Restitution: a blunt “no” is not enough

Cast brown plaques from Benin City at British Museum, Wikimedia Commons

Sharon Heal, 23.04.19

Our latest policy column responds to the UK government’s stance on the return of artefacts

When the Museums Association (MA) reviewed the Code of Ethics in 2015, I don’t think we could have predicted just how much museum ethics would be in the news today.

It’s a sign of the turbulent times that we live in that I now generally carry around a copy of the Code of Ethics so I can readily refer to it if needed. It came in handy when I took part in a BBC World Service debate on museums and sponsorship recently, and it provides the backbone of advice to those that work in the sector on a range of issues.

One such issue is restitution, which has hit the headlines again this week after the Culture Secretary Jeremy Wright ruled out legal changes to allow the return of objects from national museums in England.

His argument seemed to rely on the tired misconception that there would be nothing much left in our museums and “no single points where people can see multiple things” if restitution was allowed.

This kind of thinking flies in the face of the informed conversation about decolonisation, restitution and repatriation that is taking place in the sector in the UK and at government level in many countries in Europe.  

Although Wright appears to be in favour of “cultural cooperation” there’s no detail on how this could work and no suggestions for how museums might engage with source communities to share objects and knowledge. The previous official guidance on restitution and repatriation was published by the Museums and Galleries Commission in 2000 and is now not even available online.

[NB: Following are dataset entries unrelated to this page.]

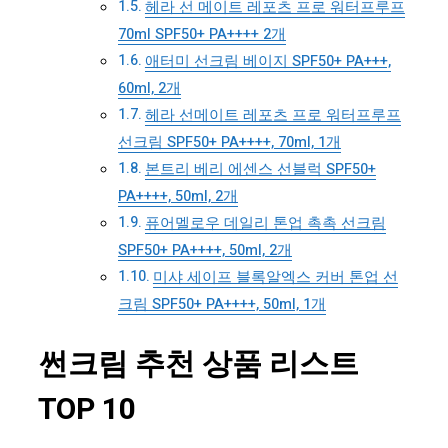
헤라 선 메이트 레포츠 프로 워터프루프
70ml SPF50+ PA++++ 2개
애터미 선크림 베이지 SPF50+ PA+++,
60ml, 2개
헤라 선메이트 레포츠 프로 워터프루프
선크림 SPF50+ PA++++, 70ml, 1개
본트리 베리 에센스 선블럭 SPF50+
PA++++, 50ml, 2개
퓨어멜로우 데일리 톤업 촉촉 선크림
SPF50+ PA++++, 50ml, 2개
미샤 세이프 블록알엑스 커버 톤업 선
크림 SPF50+ PA++++, 50ml, 1개
썬크림 추천 상품 리스트
TOP 10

Arts Council England is working with other sector bodies to update the guidance on restitution. Meanwhile, we know from our research at the MA that lots of museums are quietly getting on with the job of reassessing their world culture collections and working with source communities to explore new stories and meanings.

One of the findings from the MA’s recent Empowering Collections report was that collections are increasingly contested. Whilst museums have sought to play a positive role in these discussions, there is a lack of information about how to approach issues related to decolonisation in particular, which is why the MA will be working this year to produce practical advice on this subject. 

Just saying “no” is a blunt message to deliver to those seeking information about their cultural heritage, which has often ended up in UK museums through looting, forced trading or simply because the balance of power was so heavily skewed towards imperial authority.

In FranceGermany and the Netherlands, governments and museums are taking a more proactive and nuanced approach to restitution and decolonisation. Hopefully this will include dialogue between museum professionals in those countries and museum professionals and source communities in African and other nations.

The MA Code of Ethics urges museums to be proactive in developing relationships with source communities and to respond promptly and sensitively to repatriation claims.

Claims for repatriation raise important questions about public benefit and the relationship between museums and communities in the UK and abroad. Museums should strive to build lasting and meaningful relationships with these communities; a blunt “no” is not the way to do that.